South County teen says Bitcoin made him a fortune
The wildly popular, hard-to-understand, decentralized, digital currency known as Bitcoin probably hasn't been on your radar long.
Most Americans are just now learning about Bitcoin and hearing stories about early investors who hit the crypto-lottery.
“They kept mentioning this thing called Bitcoin,” said 19-year-old Sean, from Washington County.
NBC 10 News has chosen to conceal Sean's identity because of the large amount of money he claims to have made from Bitcoin.
“It was like a craigslist transaction, it was pretty sketchy,” he said.
Sean said he was just 14 years old when he first learned about Bitcoin on internet forums.
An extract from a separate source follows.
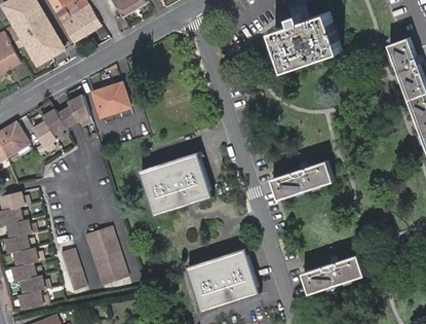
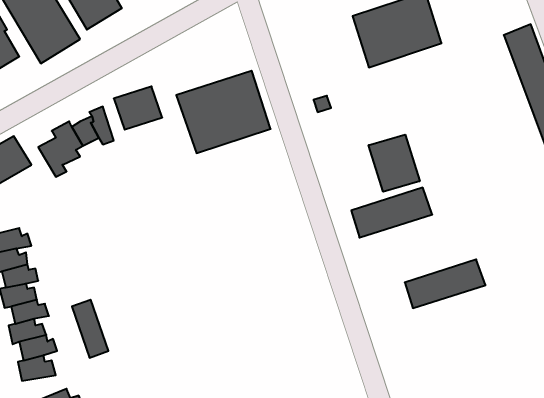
building: none -> [369,135,420,192]
building: [140,152,211,215] -> [176,71,271,153]
building: [85,225,127,285] -> none
building: [188,248,260,311] -> none
building: [303,255,364,292] -> [405,259,486,308]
Back then, the digital currency backed by strings of internet code was only worth a few dollars, so he made an investment.
“I took all the savings I had, which was $1,500, that was all Christmas and birthday money,” said Sean, also adding, “Once Bitcoin started making the news, I was like, 'Oh, wait, I have a lot of those.'"
Sean told NBC 10 that by the time he cashed out December he had amassed thousands of Bitcoins, with each worth $18,500 at the time.
Financial experts say Bitcoin is risky because there's no oversight -- it's unregulated and uninsured.
That also means there's no real way for NBC 10 to verify Sean's claims.
It might seem improbable that a $1,500 investment made just five years ago is now worth millions, but the value of Bitcoin has climbed so high in recent months that financial experts say it is possible.
“I think you have to view Bitcoin and all the other cryptocurrencies almost like a lottery ticket,” said Jason Siperstein, a certified financial planner at Elliot Rose Wealth Management. “I think it's money that you can afford to lose, expect to lose, or are willing and able to lose, but I wouldn't risk a significant amount on these cryptocurrencies.”
Siperstein said risky stories like Sean's have piqued investors’ interest, but with such wild fluctuations in value, and nothing tangible backing cryptocurrency, he's advising clients to steer clear.
“I think there's a little bit of silliness going on in the market right now, and you know in the short term, I think everything is really consumer sentiment, you know psychology,” said Siperstein. “But in the long run, I think valuation and real application and use are better ways to determine valuation.”
"It's not a gamble, but it's definitely a much larger risk than investing in more orthodox securities like stocks and bonds, and whatnot,” said Sean.
Even with a potential fortune sitting in his digital wallet, Sean said, right now, his only plan is to continue living like a college student.
“I'm definitely graduating,” said Sean. “A lot of people are like, 'Oh, you should just drop out,' but no, I don't really want to do that.”
Sean said he moved most of that Bitcoin money into smaller cryptocurrencies, or "altcoins,” and tripled his fortune in recent weeks.